In today's society, it can be a bit daunting to be a coach because of the fickle and impatient nature of the fans. Outcries of fans' and extremists' opinions are magnified through the internet and do not necessarily hold their weight because of the inherent limited picture of the fan. Fans cannot see what goes on behind the scenes everyday at practice; they don't hang out with the team players; they only see what happens during the game and interviews (and the occasional tweet). As a result, coaches are subjected to the unjustified critique of its fans, sometimes for the better but also sometimes for the worse.
I've heard all the reasons for why Ben Howland should leave the program, but grew frustrated when I never heard the other side of the coin. So I took a few minutes to create a list of reasons why Howland should stay:
1. Although he can be stubborn at times, he has clearly shown adjustment in his coaching style and game.

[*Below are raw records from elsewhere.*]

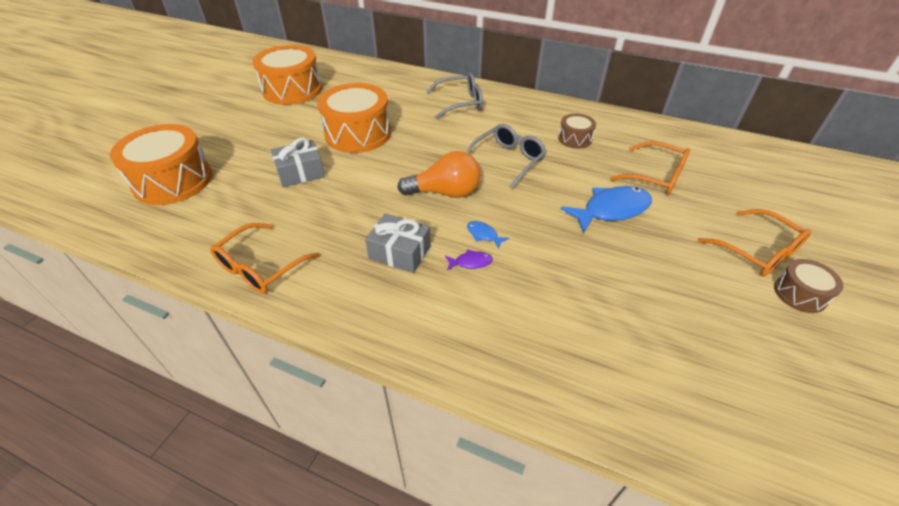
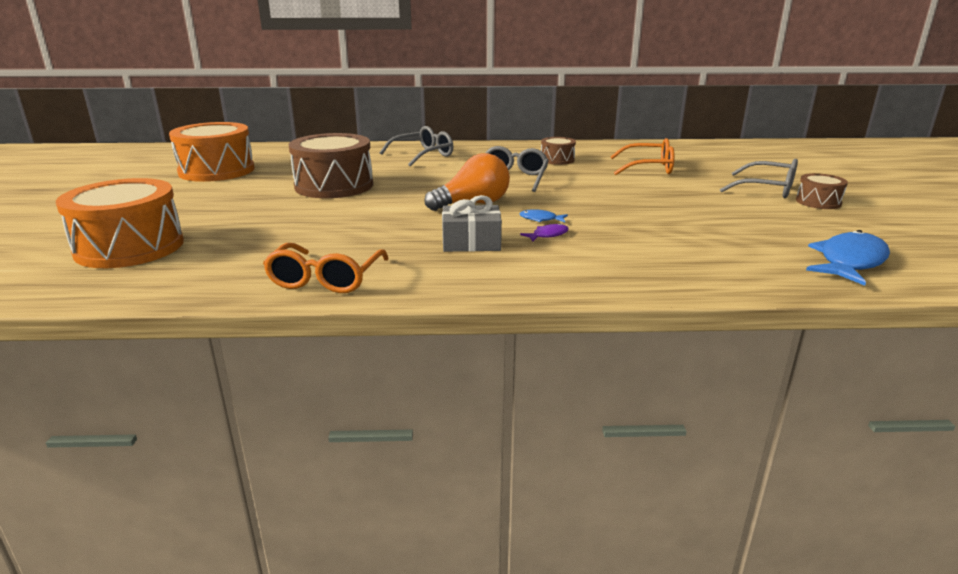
camera: 25 degrees left, 20 degrees down
(300, 173) = (297, 217): grey gift -> none
(358, 134) = (334, 186): orange drum -> brown drum
(611, 210) = (634, 189): blue fish -> blue fish (849, 262)
(758, 252) = (767, 189): orange glasses -> grey glasses

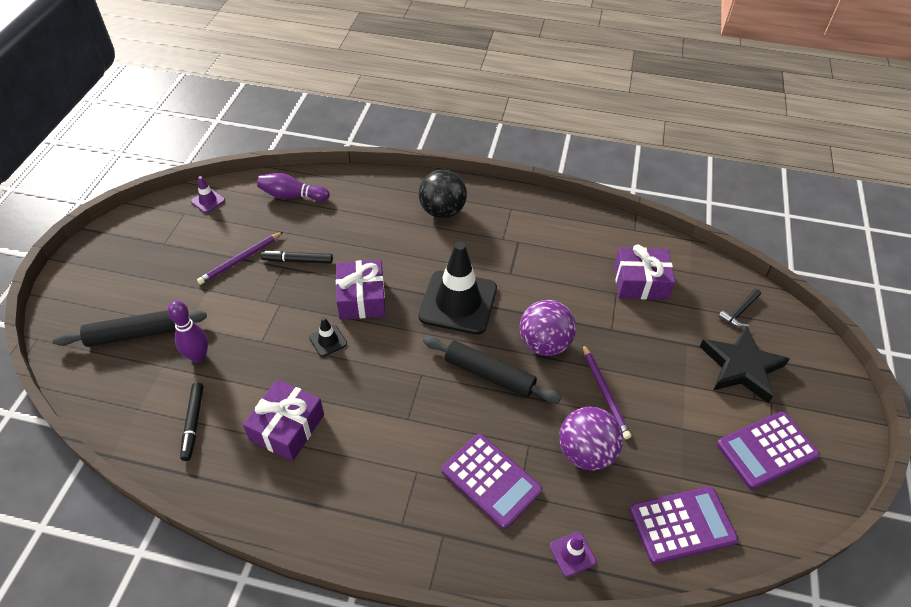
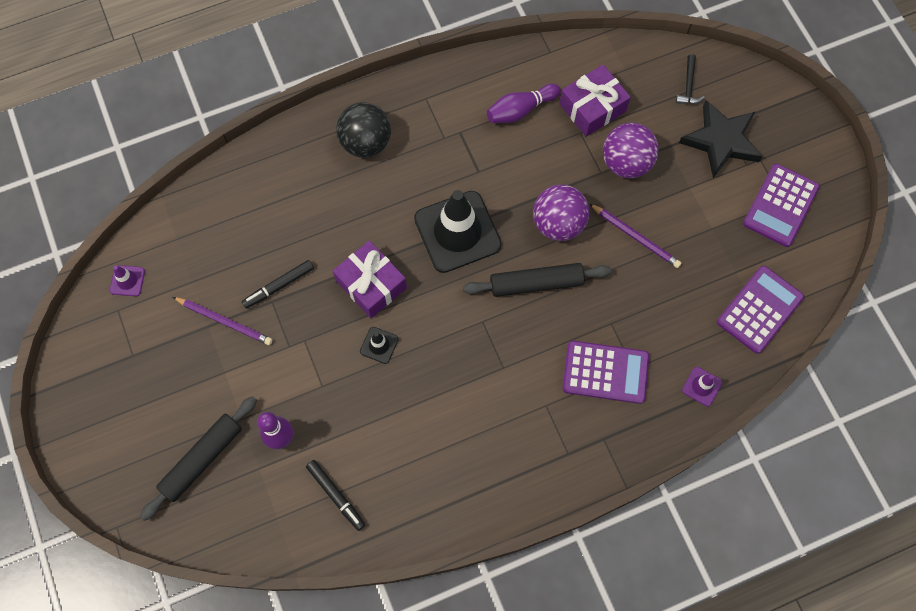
camera: 35 degrees left, 20 degrees up
(240, 260) = (224, 321): purple pencil -> purple pencil turned 75 degrees counterclockwise
(287, 427) = (415, 443): purple gift -> none
(292, 196) = (206, 219): purple bowling pin -> purple bowling pin (520, 110)
(586, 452) = (657, 299): purple ball -> purple ball (626, 163)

His zone defense in the beginning of the year was implemented to cover and hide the weaknesses of their man-to-man defense, which was struggling not because of the lack of strategy in part of Howland, but because the players just had not fully learned the art of staying in front of their man and team defense. Defense takes a lot of skill and time to master. Had he implemented his zone defense during the 2006-2008 season, we probably would have had a championship.
After last night's game, Howland STILL had one time out left at the end of the game despite Bill Walton's criticism of players calling a time out to save a possession. When Howland first started coaching at UCLA, he would run out of time outs with 3 minutes left on the clock. (Actually, I personally never had an objection back then as I knew our team was mature enough to handle themselves with Darren Collision at the helm). His vast improvement shows that he is willing to listen to the fans and critics and adjust his game accordingly.
Most recently he took it to the Arizona Wildcats last night AT McKale Center. He prepared the team all week to strengthen rebounding and it showed. He took one of the weakest points of the team and nearly outrebounded one of the best rebounding teams in the country (with a depleted and weak interior). Arizona has nearly 24% more rebounds than its opponents to that date according to the NCAA website. That night, there was a difference of only 3 rebounds between the two teams: 41-38.
2. Ben Howland's passion and love for UCLA is unquestionable
When he started at UCLA he told us that UCLA basketball was his dream job. Today, when many coaches they get good enough they leave the program (ie Chip Kelley, Pete Carroll, Mike Montgomery) to pursue other more potentially beneficial jobs in higher paying or more prestigious jobs. This is not the case with Ben Howland. I don't know what Howland's end-game is, but I certainly feel that he cherishes the job he has and does not take his job for granted (for most of the time, at least). He will stick around as our coach as long as we will allow him to and he is dedicated to keeping the high standards of UCLA basketball alive.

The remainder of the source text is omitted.